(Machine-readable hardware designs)
·····
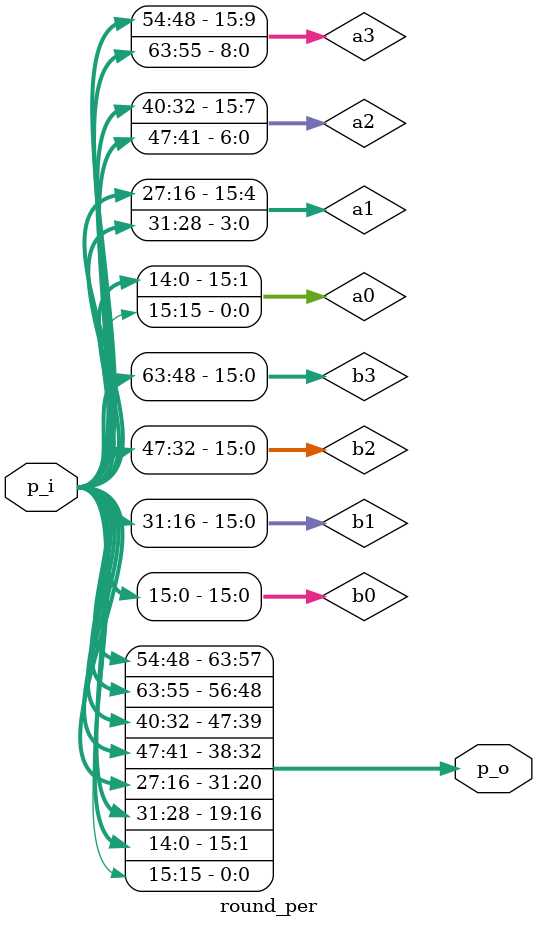
<source format=v>

module round_per(
input [63:0] p_i,

output [63:0] p_o

    );
    
wire [15:0] b0,b1,b2,b3;  

reg[15:0] a0,a1,a2,a3; 
    
assign b0 = p_i[15:0] ;
assign b1 = p_i[31:16];
assign b2 = p_i[47:32];
assign b3 = p_i[63:48];
   
    always @ (*) begin
    
        a0 = {b0[14:0],b0[15]};
        a1 = {b1[11:0],b1[15:12]};
        a2 = {b2[8:0],b2[15:9]};
        a3 = {b3[6:0],b3[15:7]};
    
    end
   
assign p_o = {a3,a2,a1,a0}; 
    
endmodule

</source>
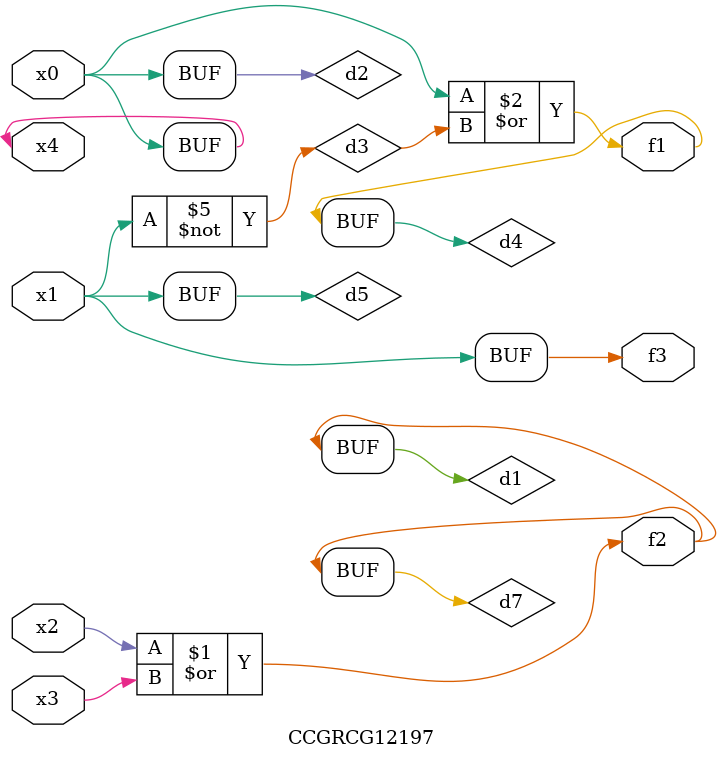
<source format=v>
module CCGRCG12197(
	input x0, x1, x2, x3, x4,
	output f1, f2, f3
);

	wire d1, d2, d3, d4, d5, d6, d7;

	or (d1, x2, x3);
	buf (d2, x0, x4);
	not (d3, x1);
	or (d4, d2, d3);
	not (d5, d3);
	nand (d6, d1, d3);
	or (d7, d1);
	assign f1 = d4;
	assign f2 = d7;
	assign f3 = d5;
endmodule

</source>
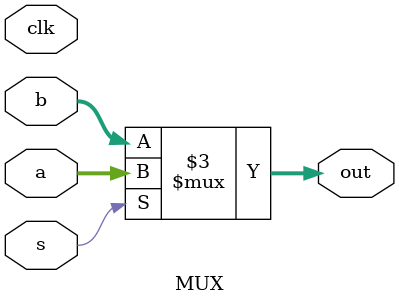
<source format=v>
module MUX(
	input clk,
	input [31:0] a,b,
	input s,
	
	output reg [31:0] out
);

always @(s) begin
	if (s) begin
		out <= a;
	end
	else begin
		out <= b;
	end
end

endmodule
</source>
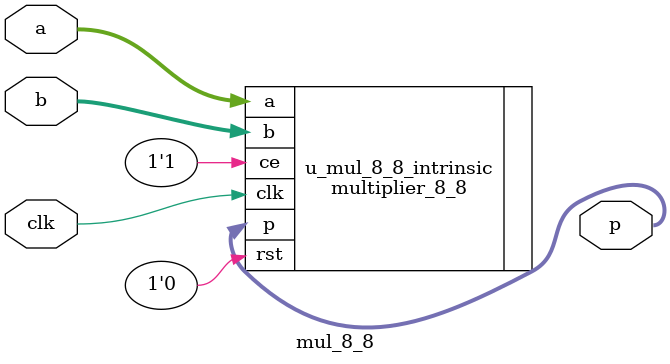
<source format=sv>
module mul_8_8 (
    input         clk,
    input  [ 7:0] a  ,
    input  [ 7:0] b  ,
    output [15:0] p
);

    multiplier_8_8 u_mul_8_8_intrinsic (
        .ce (1'b1),
        .rst(1'b0),
        .clk(clk ),
        .a  (a   ),
        .b  (b   ),
        .p  (p   )
    );


endmodule : mul_8_8

</source>
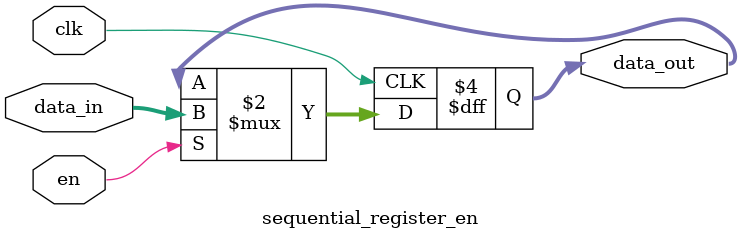
<source format=sv>
module sequential_register_en (
    input logic clk,
    input logic [7:0] data_in,
    input logic en,
    output logic [7:0] data_out
);
    always_ff @(posedge clk) begin
        if (en) begin
            data_out <= data_in;
        end
    end
endmodule


</source>
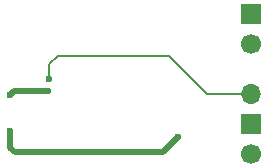
<source format=gbl>
G04 #@! TF.GenerationSoftware,KiCad,Pcbnew,8.0.5*
G04 #@! TF.CreationDate,2024-09-21T11:01:10+02:00*
G04 #@! TF.ProjectId,XC9148-breakout,58433931-3438-42d6-9272-65616b6f7574,rev?*
G04 #@! TF.SameCoordinates,Original*
G04 #@! TF.FileFunction,Copper,L2,Bot*
G04 #@! TF.FilePolarity,Positive*
%FSLAX46Y46*%
G04 Gerber Fmt 4.6, Leading zero omitted, Abs format (unit mm)*
G04 Created by KiCad (PCBNEW 8.0.5) date 2024-09-21 11:01:10*
%MOMM*%
%LPD*%
G01*
G04 APERTURE LIST*
G04 #@! TA.AperFunction,ComponentPad*
%ADD10C,1.700000*%
G04 #@! TD*
G04 #@! TA.AperFunction,ComponentPad*
%ADD11R,1.700000X1.700000*%
G04 #@! TD*
G04 #@! TA.AperFunction,ComponentPad*
%ADD12O,1.700000X1.700000*%
G04 #@! TD*
G04 #@! TA.AperFunction,ViaPad*
%ADD13C,0.600000*%
G04 #@! TD*
G04 #@! TA.AperFunction,Conductor*
%ADD14C,0.500000*%
G04 #@! TD*
G04 #@! TA.AperFunction,Conductor*
%ADD15C,0.200000*%
G04 #@! TD*
G04 APERTURE END LIST*
D10*
X117410000Y-66630000D03*
D11*
X117410000Y-64090000D03*
D12*
X117410000Y-61550000D03*
D10*
X117410000Y-57280000D03*
D11*
X117410000Y-54740000D03*
D13*
X100290000Y-61290000D03*
X97030000Y-61660000D03*
X111220000Y-65210000D03*
X97030000Y-64690000D03*
X100340000Y-60280000D03*
D14*
X111220000Y-65210000D02*
X109950000Y-66480000D01*
X109950000Y-66480000D02*
X97420000Y-66480000D01*
X97420000Y-66480000D02*
X97030000Y-66090000D01*
X97030000Y-66090000D02*
X97030000Y-64690000D01*
D15*
X100340000Y-60280000D02*
X100340000Y-59040000D01*
X100340000Y-59040000D02*
X101060000Y-58320000D01*
X101060000Y-58320000D02*
X110520000Y-58320000D01*
X110520000Y-58320000D02*
X113750000Y-61550000D01*
X113750000Y-61550000D02*
X117410000Y-61550000D01*
D14*
X97400000Y-61290000D02*
X100290000Y-61290000D01*
X97030000Y-61660000D02*
X97400000Y-61290000D01*
M02*

</source>
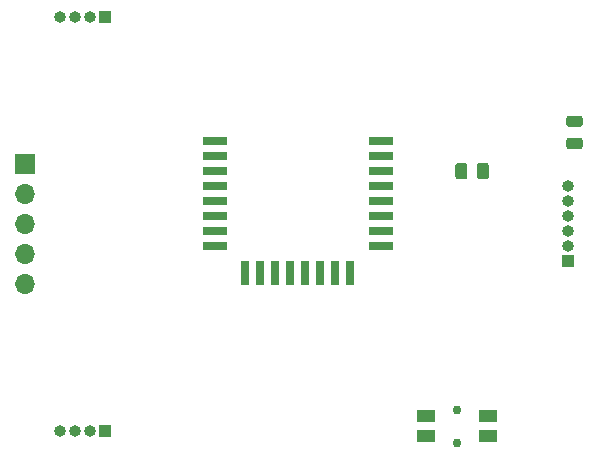
<source format=gts>
%TF.GenerationSoftware,KiCad,Pcbnew,(5.1.8)-1*%
%TF.CreationDate,2021-05-19T16:17:09+03:00*%
%TF.ProjectId,Thermometer,54686572-6d6f-46d6-9574-65722e6b6963,rev?*%
%TF.SameCoordinates,Original*%
%TF.FileFunction,Soldermask,Top*%
%TF.FilePolarity,Negative*%
%FSLAX46Y46*%
G04 Gerber Fmt 4.6, Leading zero omitted, Abs format (unit mm)*
G04 Created by KiCad (PCBNEW (5.1.8)-1) date 2021-05-19 16:17:09*
%MOMM*%
%LPD*%
G01*
G04 APERTURE LIST*
%ADD10R,1.700000X1.700000*%
%ADD11O,1.700000X1.700000*%
%ADD12O,1.000000X1.000000*%
%ADD13R,1.000000X1.000000*%
%ADD14R,1.550000X1.000000*%
%ADD15C,0.750000*%
%ADD16R,2.000000X0.700000*%
%ADD17R,0.700000X2.000000*%
G04 APERTURE END LIST*
D10*
%TO.C,J1*%
X90678000Y-79756000D03*
D11*
X90678000Y-82296000D03*
X90678000Y-84836000D03*
X90678000Y-87376000D03*
X90678000Y-89916000D03*
%TD*%
D12*
%TO.C,J2*%
X93649800Y-102362000D03*
X94919800Y-102362000D03*
X96189800Y-102362000D03*
D13*
X97459800Y-102362000D03*
%TD*%
%TO.C,J3*%
X97459800Y-67259200D03*
D12*
X96189800Y-67259200D03*
X94919800Y-67259200D03*
X93649800Y-67259200D03*
%TD*%
D13*
%TO.C,J4*%
X136702800Y-87985600D03*
D12*
X136702800Y-86715600D03*
X136702800Y-85445600D03*
X136702800Y-84175600D03*
X136702800Y-82905600D03*
X136702800Y-81635600D03*
%TD*%
%TO.C,R2*%
G36*
G01*
X127147900Y-80790201D02*
X127147900Y-79890199D01*
G75*
G02*
X127397899Y-79640200I249999J0D01*
G01*
X127922901Y-79640200D01*
G75*
G02*
X128172900Y-79890199I0J-249999D01*
G01*
X128172900Y-80790201D01*
G75*
G02*
X127922901Y-81040200I-249999J0D01*
G01*
X127397899Y-81040200D01*
G75*
G02*
X127147900Y-80790201I0J249999D01*
G01*
G37*
G36*
G01*
X128972900Y-80790201D02*
X128972900Y-79890199D01*
G75*
G02*
X129222899Y-79640200I249999J0D01*
G01*
X129747901Y-79640200D01*
G75*
G02*
X129997900Y-79890199I0J-249999D01*
G01*
X129997900Y-80790201D01*
G75*
G02*
X129747901Y-81040200I-249999J0D01*
G01*
X129222899Y-81040200D01*
G75*
G02*
X128972900Y-80790201I0J249999D01*
G01*
G37*
%TD*%
D14*
%TO.C,SW1*%
X124654400Y-101105600D03*
X129904400Y-101105600D03*
X129904400Y-102805600D03*
X124654400Y-102805600D03*
D15*
X127279400Y-100580600D03*
X127279400Y-103330600D03*
%TD*%
D16*
%TO.C,U1*%
X120892800Y-86684600D03*
X120892800Y-85414600D03*
X120892800Y-84144600D03*
X120892800Y-82874600D03*
X120892800Y-81604600D03*
X120892800Y-80334600D03*
X120892800Y-79064600D03*
X120892800Y-77794600D03*
D17*
X109382800Y-88944600D03*
X110652800Y-88944600D03*
X111922800Y-88944600D03*
X113192800Y-88944600D03*
X114462800Y-88944600D03*
X115732800Y-88944600D03*
X117002800Y-88944600D03*
X118272800Y-88944600D03*
D16*
X106792800Y-77794600D03*
X106792800Y-79064600D03*
X106792800Y-80334600D03*
X106792800Y-81604600D03*
X106792800Y-82874600D03*
X106792800Y-84144600D03*
X106792800Y-85414600D03*
X106792800Y-86684600D03*
%TD*%
%TO.C,D1*%
G36*
G01*
X136779950Y-75638600D02*
X137692450Y-75638600D01*
G75*
G02*
X137936200Y-75882350I0J-243750D01*
G01*
X137936200Y-76369850D01*
G75*
G02*
X137692450Y-76613600I-243750J0D01*
G01*
X136779950Y-76613600D01*
G75*
G02*
X136536200Y-76369850I0J243750D01*
G01*
X136536200Y-75882350D01*
G75*
G02*
X136779950Y-75638600I243750J0D01*
G01*
G37*
G36*
G01*
X136779950Y-77513600D02*
X137692450Y-77513600D01*
G75*
G02*
X137936200Y-77757350I0J-243750D01*
G01*
X137936200Y-78244850D01*
G75*
G02*
X137692450Y-78488600I-243750J0D01*
G01*
X136779950Y-78488600D01*
G75*
G02*
X136536200Y-78244850I0J243750D01*
G01*
X136536200Y-77757350D01*
G75*
G02*
X136779950Y-77513600I243750J0D01*
G01*
G37*
%TD*%
M02*

</source>
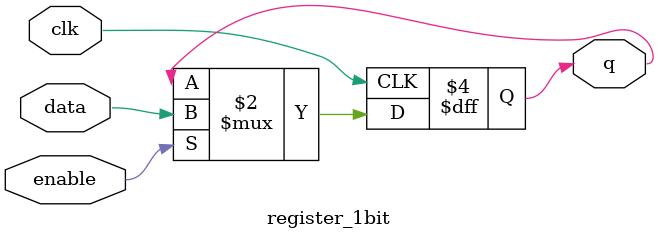
<source format=sv>

module register_1bit (
    input  logic clk,      // Clock signal
    input  logic enable,   // Enable signal (when high, allows updates)
    input  logic data,     // Data input
    output logic q         // Stored output value
);
    // Sequential logic block
    always_ff @(posedge clk) begin
        if (enable) begin
            q <= data;
        end
        // If enable is low, q retains its previous value
    end

endmodule
</source>
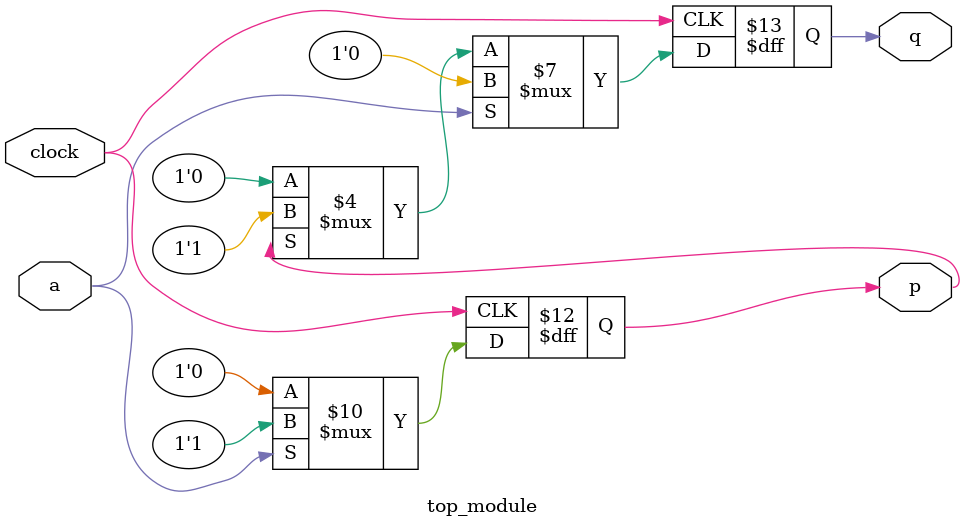
<source format=sv>
module top_module (
    input clock,
    input a, 
    output reg p,
    output reg q
);

always @(posedge clock) begin
    // Update p
    if (a) begin
        p <= 1;
    end else begin
        p <= 0;
    end

    // Update q
    if (a) begin
        q <= 0;
    end else begin
        if (p == 1) begin
            q <= 1;
        end else begin
            q <= 0;
        end
    end
end

endmodule

</source>
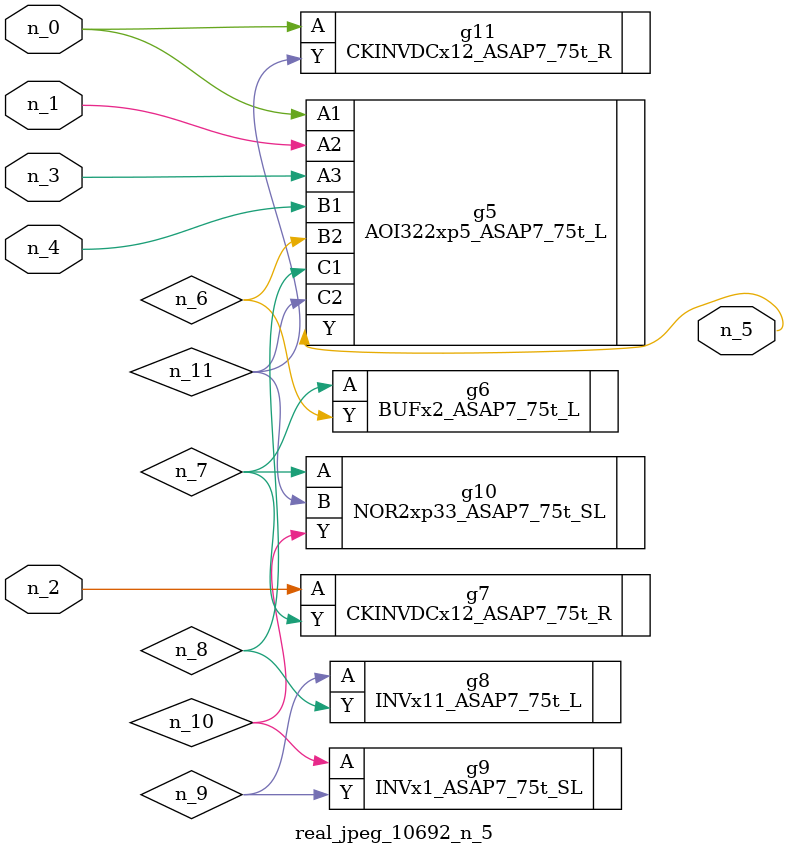
<source format=v>
module real_jpeg_10692_n_5 (n_4, n_0, n_1, n_2, n_3, n_5);

input n_4;
input n_0;
input n_1;
input n_2;
input n_3;

output n_5;

wire n_8;
wire n_11;
wire n_6;
wire n_7;
wire n_10;
wire n_9;

AOI322xp5_ASAP7_75t_L g5 ( 
.A1(n_0),
.A2(n_1),
.A3(n_3),
.B1(n_4),
.B2(n_6),
.C1(n_8),
.C2(n_11),
.Y(n_5)
);

CKINVDCx12_ASAP7_75t_R g11 ( 
.A(n_0),
.Y(n_11)
);

CKINVDCx12_ASAP7_75t_R g7 ( 
.A(n_2),
.Y(n_7)
);

BUFx2_ASAP7_75t_L g6 ( 
.A(n_7),
.Y(n_6)
);

NOR2xp33_ASAP7_75t_SL g10 ( 
.A(n_7),
.B(n_11),
.Y(n_10)
);

INVx11_ASAP7_75t_L g8 ( 
.A(n_9),
.Y(n_8)
);

INVx1_ASAP7_75t_SL g9 ( 
.A(n_10),
.Y(n_9)
);


endmodule
</source>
·····
## ASSIGNED TASK
Your task is to reproduce exactly the lines running from the line that contains "X136779950Y-77513600I243750J0D01*" to the end of the records, pictures excluded.

## TASK OUTPUT
X136779950Y-77513600I243750J0D01*
G01*
G37*
%TD*%
M02*

</source>
<source format=sv>

module register_1bit (
    input  logic clk,      // Clock signal
    input  logic enable,   // Enable signal (when high, allows updates)
    input  logic data,     // Data input
    output logic q         // Stored output value
);
    // Sequential logic block
    always_ff @(posedge clk) begin
        if (enable) begin
            q <= data;
        end
        // If enable is low, q retains its previous value
    end

endmodule
</source>
<source format=sv>
module top_module (
    input clock,
    input a, 
    output reg p,
    output reg q
);

always @(posedge clock) begin
    // Update p
    if (a) begin
        p <= 1;
    end else begin
        p <= 0;
    end

    // Update q
    if (a) begin
        q <= 0;
    end else begin
        if (p == 1) begin
            q <= 1;
        end else begin
            q <= 0;
        end
    end
end

endmodule

</source>
<source format=v>
module real_jpeg_10692_n_5 (n_4, n_0, n_1, n_2, n_3, n_5);

input n_4;
input n_0;
input n_1;
input n_2;
input n_3;

output n_5;

wire n_8;
wire n_11;
wire n_6;
wire n_7;
wire n_10;
wire n_9;

AOI322xp5_ASAP7_75t_L g5 ( 
.A1(n_0),
.A2(n_1),
.A3(n_3),
.B1(n_4),
.B2(n_6),
.C1(n_8),
.C2(n_11),
.Y(n_5)
);

CKINVDCx12_ASAP7_75t_R g11 ( 
.A(n_0),
.Y(n_11)
);

CKINVDCx12_ASAP7_75t_R g7 ( 
.A(n_2),
.Y(n_7)
);

BUFx2_ASAP7_75t_L g6 ( 
.A(n_7),
.Y(n_6)
);

NOR2xp33_ASAP7_75t_SL g10 ( 
.A(n_7),
.B(n_11),
.Y(n_10)
);

INVx11_ASAP7_75t_L g8 ( 
.A(n_9),
.Y(n_8)
);

INVx1_ASAP7_75t_SL g9 ( 
.A(n_10),
.Y(n_9)
);


endmodule
</source>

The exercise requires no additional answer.